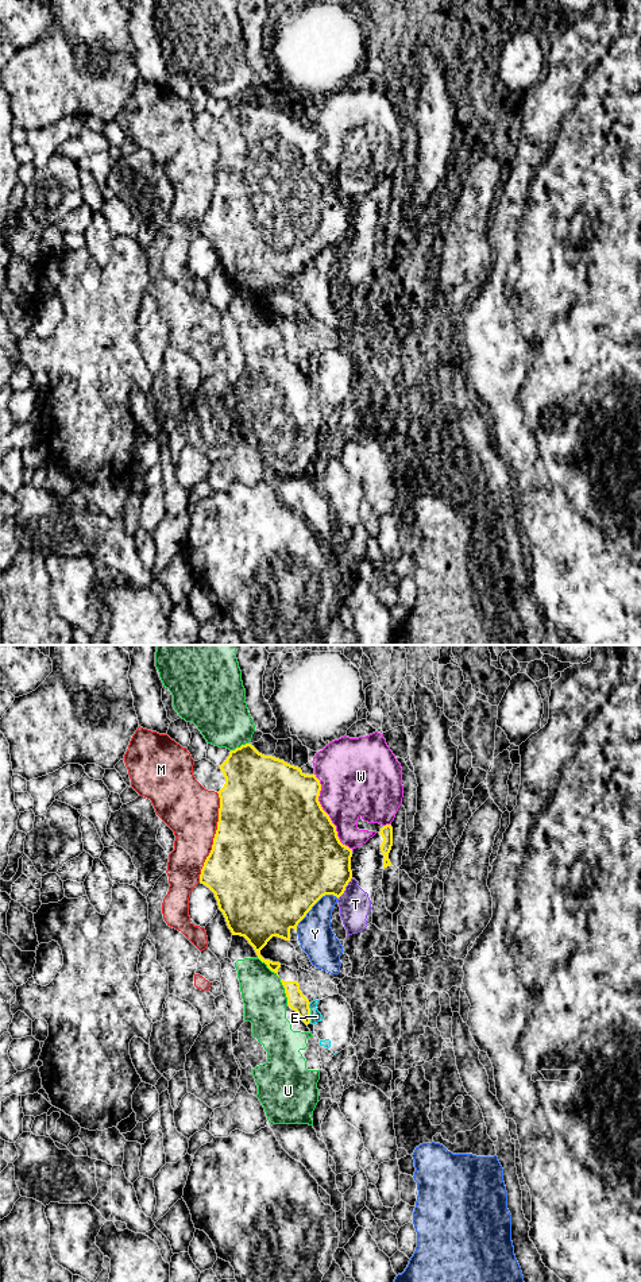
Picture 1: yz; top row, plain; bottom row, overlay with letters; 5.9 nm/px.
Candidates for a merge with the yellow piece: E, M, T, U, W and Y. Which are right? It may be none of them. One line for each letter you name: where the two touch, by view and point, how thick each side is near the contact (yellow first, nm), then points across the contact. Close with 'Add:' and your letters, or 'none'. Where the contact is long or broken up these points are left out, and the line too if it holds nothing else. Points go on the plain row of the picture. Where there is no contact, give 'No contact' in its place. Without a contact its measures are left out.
Add: none

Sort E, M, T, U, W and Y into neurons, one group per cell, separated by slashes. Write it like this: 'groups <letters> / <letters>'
groups E / M / T / U / W / Y

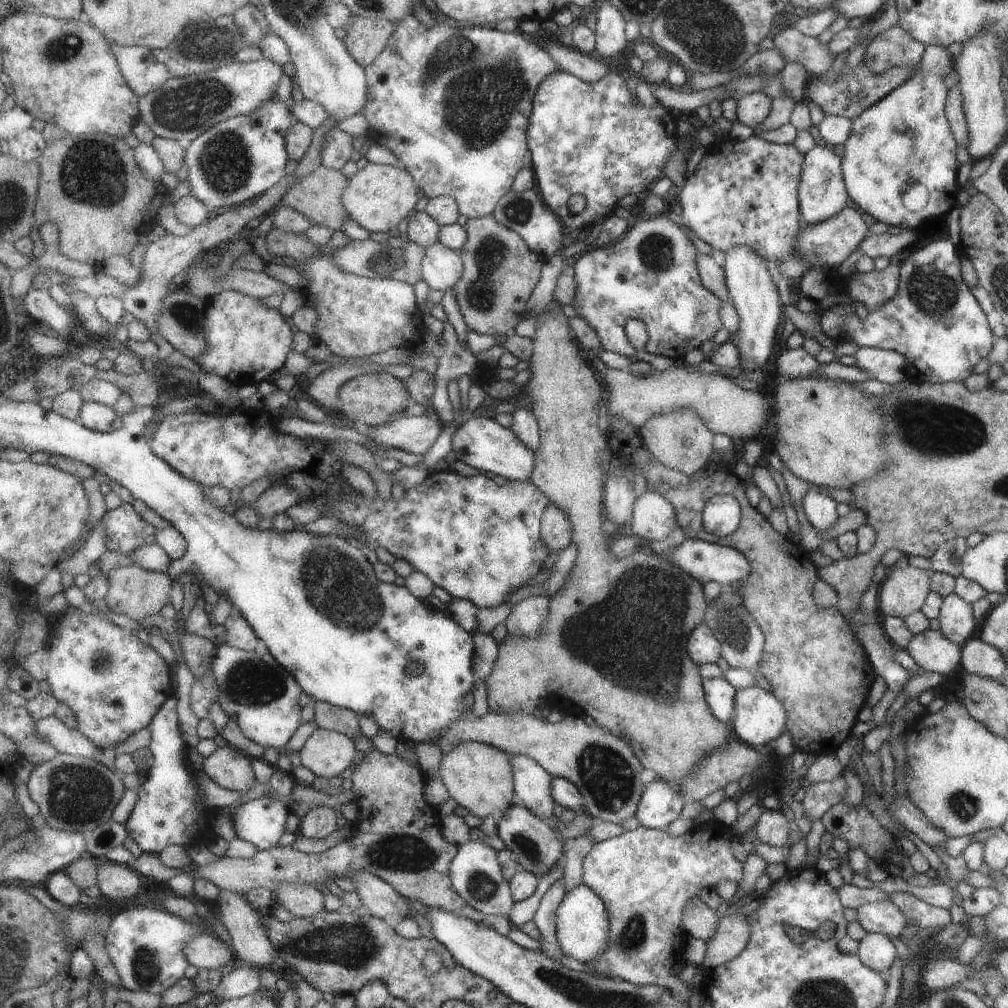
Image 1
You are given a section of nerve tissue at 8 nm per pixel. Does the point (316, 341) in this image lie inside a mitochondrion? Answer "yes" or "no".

○ ○ ○ ○ ○ ○ ○

Output every entry verbatim. Pictures do not belong in the copy.

Picture 1: yz; top row, plain; bottom row, overlay with letters; 5.9 nm/px.
Candidates for a merge with the yellow piece: E, M, T, U, W and Y. Which are right? It may be none of them. One line for each letter you name: where the two touch, by view and point, how thick each side is near the contact (yellow first, nm), then points across the contact. Close with 'Add:' and your letters, or 'none'. Where the contact is long or broken up these points are left out, and the line too if it holds nothing else. Points go on the plain row of the picture. Where there is no contact, give 'No contact' in its place. Without a contact its measures are left out.
Add: none

Sort E, M, T, U, W and Y into neurons, one group per cell, separated by slashes. Write it like this: 'groups <letters> / <letters>'
groups E / M / T / U / W / Y

Image 1
You are given a section of nerve tissue at 8 nm per pixel. Does the point (316, 341) in this image lie inside a mitochondrion? Answer "yes" or "no".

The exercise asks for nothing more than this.